The strengthening of diagnostic error research and processes can strategically ensure lasting diagnostic improvement. The ‘‘Improving Diagnosis in Medicine Act of 2020’’ outlines characteristics of a proposed Federal program to enhance agency cooperation and coordination to improve diagnosis in health care by addressing systemic weaknesses, knowledge gaps, and training issues in the workforce.
Keen J, Abdulwahid MA, King N, et al. BMJ Open. 2020;10:e036608.
Health information technology has the potential to improve patient safety in both inpatient and outpatient settings. This systematic review explored the effect of technology networks across health systems (e.g., linking patient records across different organizations) on care coordination and medication reconciliation for older adults living at home. The authors identified several barriers to use of such networks but did not identify robust evidence on their association with safety-related outcomes.
Traylor AM. Am Psychol. 2021;76:1-13.
The COVID-19 pandemic has dramatically affected the psychological and emotional well-being of health care workers. This article summarizes the COVID-19-related psychological effects on healthcare workers and the detrimental impact on team effectiveness. The authors recommended actions to mitigate the effects of stress on team performance and patient outcomes and discuss how teams can recover and learn from the current crisis to prepare for future challenges.
Griffith PB, Doherty C, Smeltzer SC, et al. J Am Assoc Nurse Pract. 2020;33:862-871.

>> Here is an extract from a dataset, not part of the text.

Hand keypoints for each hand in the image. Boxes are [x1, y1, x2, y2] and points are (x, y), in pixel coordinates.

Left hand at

Cognitive debiasing can help reduce cognitive bias and improve clinical decision-making. This scoping review characterized cognitive debiasing strategies used by student health care providers (primarily medical students and residents) to reduce cognitive error. Structured reflection and education initiatives demonstrated the greatest improvements in diagnostic accuracy.
Pelaccia T, Messman AM, Kline JA. Patient Edu Couns. 2020;103:1650-1656.

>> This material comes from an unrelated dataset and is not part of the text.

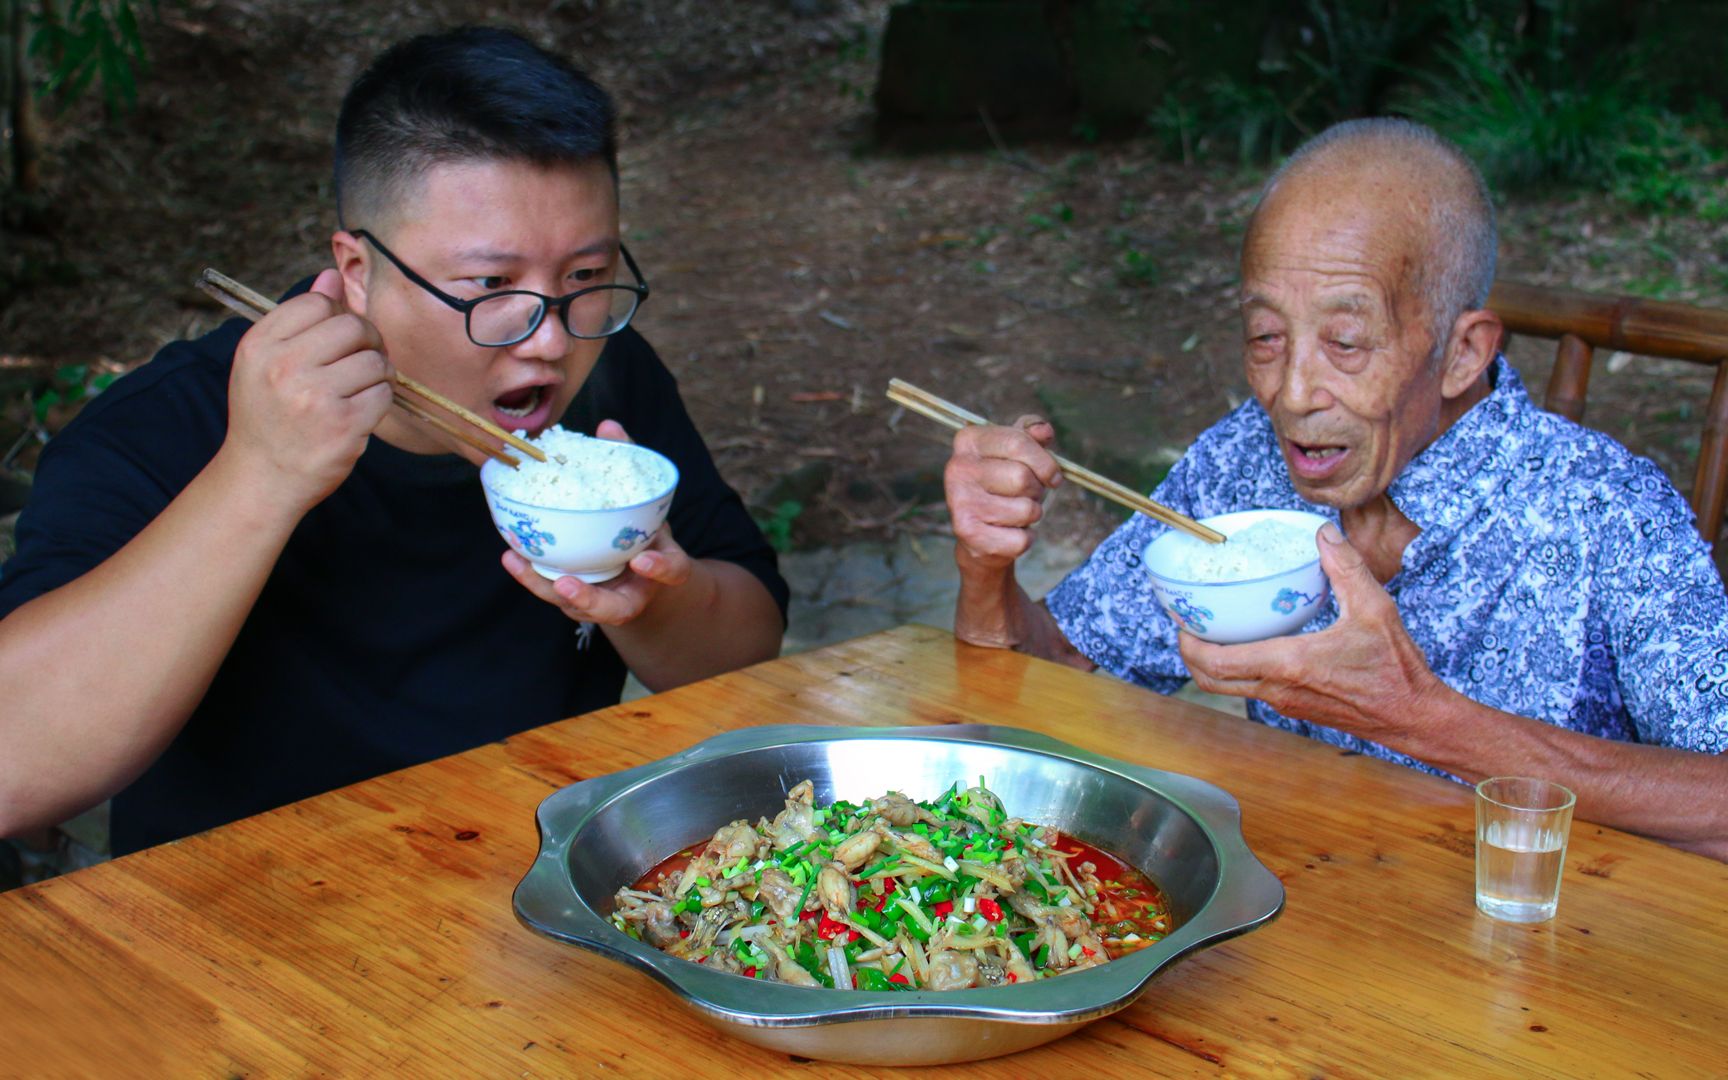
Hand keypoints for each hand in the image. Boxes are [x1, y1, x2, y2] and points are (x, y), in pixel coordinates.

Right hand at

The hectic and complex environment of emergency care can reduce diagnostic safety. This article discusses clinical reasoning and decision-making strategies used by emergency medicine physicians, contributing factors to diagnostic errors occurring in emergency medicine (e.g., overconfidence, cognitive stress, anchoring bias), and strategies to reduce the risk of error. A previous WebM&M commentary discussed an incident involving diagnostic delay in the emergency department.